** OBJETIVO **
Reproduce la reseña del recital de Sokolov desde "Por Álvaro Menéndeez" hasta "Grigory Sokolov, piano.", cambiando "Sala sinfónica" por "Sala de cámara".

** FRAGMENTO DEL TEXTO **

Por Álvaro Menéndeez Granda | @amenendezgranda
Madrid. 26-II-2018. Auditorio Nacional de Música, Sala sinfónica. Ciclo «Grandes Intérpretes» de la Fundación Scherzo. Grigory Sokolov, piano.
El pasado 26 de febrero, Grigory Sokolov actuó en el Auditorio Nacional de Música dentro del ciclo «Grandes Intérpretes» de la Fundación Scherzo. Para aquellos que amamos el piano –aunque a veces resulte aterrador cuando aguarda paciente y altivo en el escenario– Sokolov es la referencia. Mi colega, el también pianista y profesor Juan José Silguero, comentaba después del recital del maestro ruso cómo los demás grandes intérpretes, admirables y envidiados por nosotros –pobres mortales–, palidecen en comparación con el genio de Sokolov, que es capaz de hacer desaparecer el piano y pulverizar todas aquellas trabas que el instrumento pone a la propia música. No podría sino coincidir plenamente con su juicio, y cada día que pasa estoy más convencido de que en sus conciertos se obra una suerte de pequeño milagro.

** DATOS DE PARTIDA **
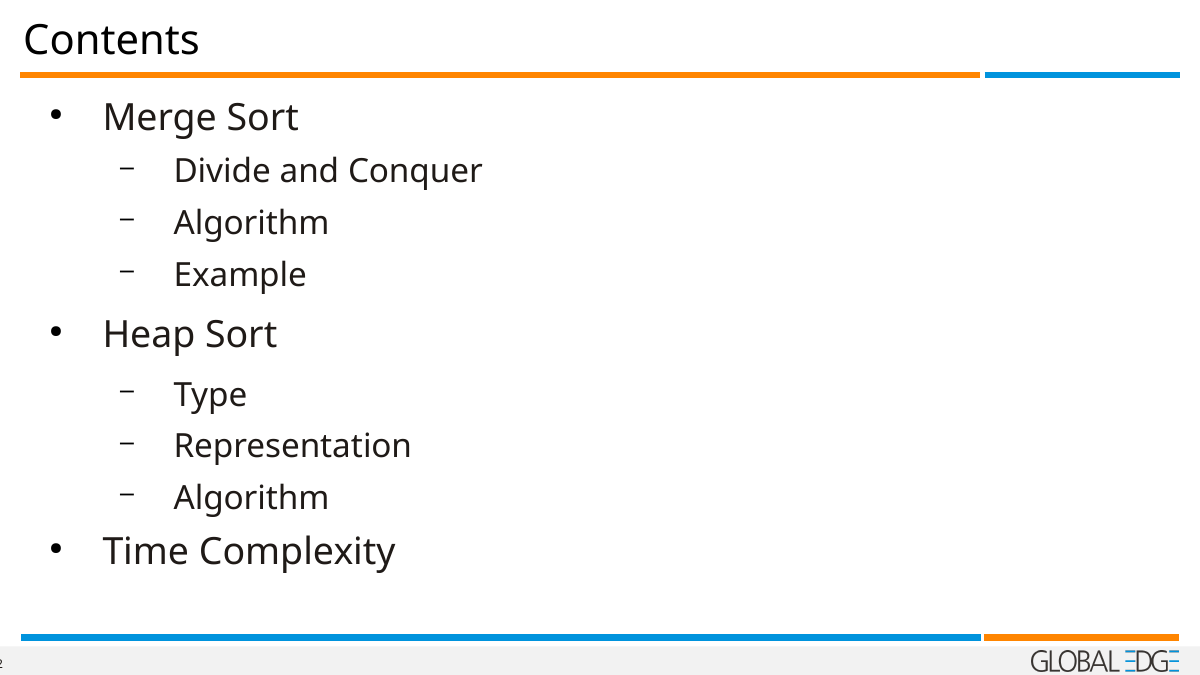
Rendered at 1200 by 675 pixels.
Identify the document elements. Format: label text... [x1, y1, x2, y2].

** SOLUCIÓN DESARROLLADA **
Por Álvaro Menéndeez Granda | @amenendezgranda
Madrid. 26-II-2018. Auditorio Nacional de Música, Sala de cámara. Ciclo «Grandes Intérpretes» de la Fundación Scherzo. Grigory Sokolov, piano.